_Task details_
Copy the material word for word, everything from the line containing "QUADBOSS 2021 YAMAHA" down to the line containing "International". Leave the pictures out.

══ The data

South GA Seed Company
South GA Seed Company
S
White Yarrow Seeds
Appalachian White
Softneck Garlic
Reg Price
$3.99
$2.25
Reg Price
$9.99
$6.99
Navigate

════
══ The data

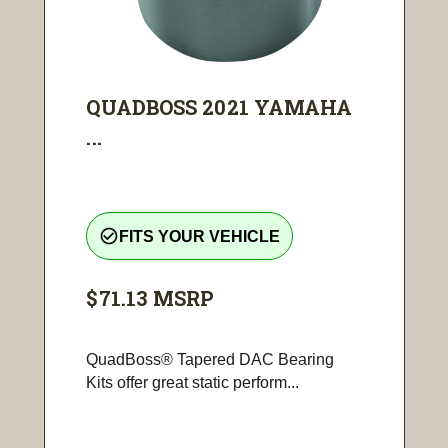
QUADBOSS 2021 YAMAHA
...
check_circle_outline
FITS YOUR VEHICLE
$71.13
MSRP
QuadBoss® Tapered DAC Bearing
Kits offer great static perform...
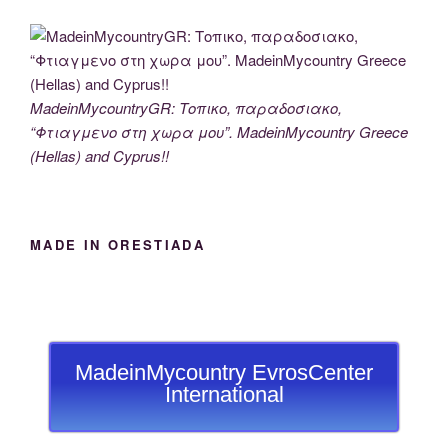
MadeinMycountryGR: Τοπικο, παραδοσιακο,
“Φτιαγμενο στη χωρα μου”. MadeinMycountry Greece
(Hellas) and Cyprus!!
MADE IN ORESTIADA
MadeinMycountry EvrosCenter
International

════

_Answer to this exercise_
QUADBOSS 2021 YAMAHA
...
check_circle_outline
FITS YOUR VEHICLE
$71.13
MSRP
QuadBoss® Tapered DAC Bearing
Kits offer great static perform...
MadeinMycountryGR: Τοπικο, παραδοσιακο,
“Φτιαγμενο στη χωρα μου”. MadeinMycountry Greece
(Hellas) and Cyprus!!
MADE IN ORESTIADA
MadeinMycountry EvrosCenter
International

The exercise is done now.